» **What you have to do**
Report each row below that contains the string "Recorded" by copying that row in full. Case matters.

» **Exercise inputs**
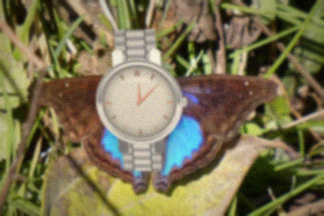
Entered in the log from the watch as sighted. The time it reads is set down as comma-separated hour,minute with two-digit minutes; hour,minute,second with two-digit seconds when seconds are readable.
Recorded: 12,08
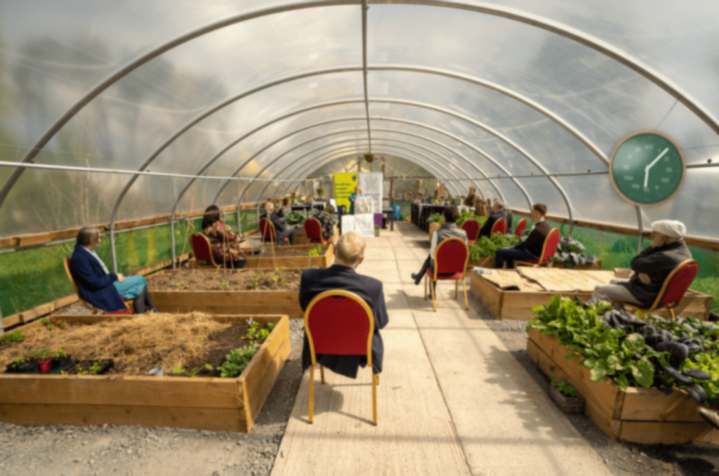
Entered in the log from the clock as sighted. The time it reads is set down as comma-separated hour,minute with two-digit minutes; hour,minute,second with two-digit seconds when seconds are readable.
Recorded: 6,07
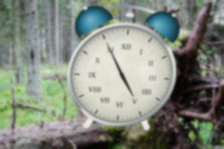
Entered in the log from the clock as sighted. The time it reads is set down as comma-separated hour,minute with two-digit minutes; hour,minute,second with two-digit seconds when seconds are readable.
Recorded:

...

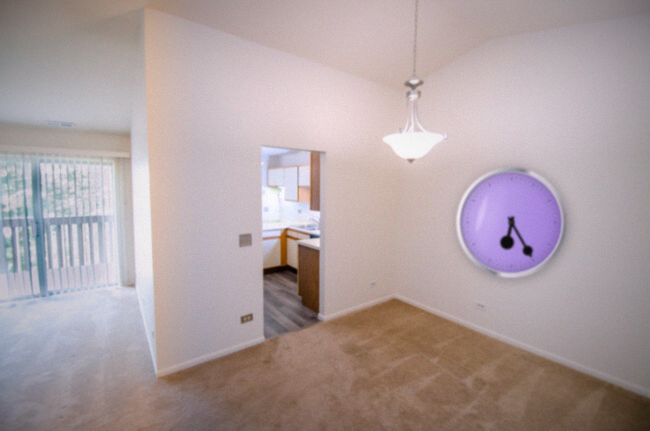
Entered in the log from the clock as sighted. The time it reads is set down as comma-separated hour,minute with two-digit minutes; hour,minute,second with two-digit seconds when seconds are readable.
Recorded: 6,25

==

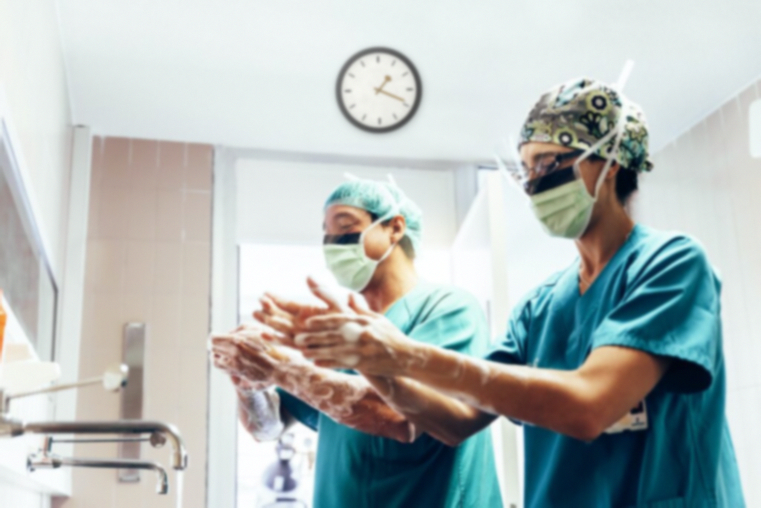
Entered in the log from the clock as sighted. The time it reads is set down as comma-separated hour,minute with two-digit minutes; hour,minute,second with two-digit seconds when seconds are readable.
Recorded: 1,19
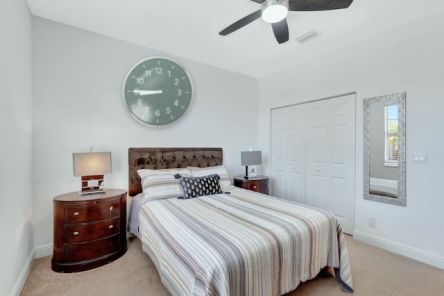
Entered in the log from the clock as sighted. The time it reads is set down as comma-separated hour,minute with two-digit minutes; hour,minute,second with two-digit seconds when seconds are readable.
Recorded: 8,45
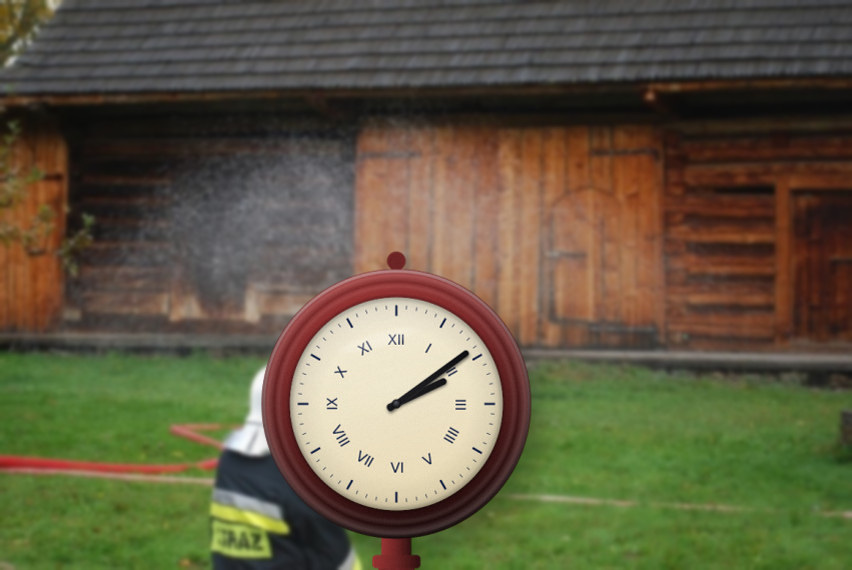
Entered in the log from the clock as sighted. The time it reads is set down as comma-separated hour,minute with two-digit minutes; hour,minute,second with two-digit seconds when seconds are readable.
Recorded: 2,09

» **Exercise output**
Recorded: 12,08
Recorded: 6,07
Recorded:
Recorded: 6,25
Recorded: 1,19
Recorded: 8,45
Recorded: 2,09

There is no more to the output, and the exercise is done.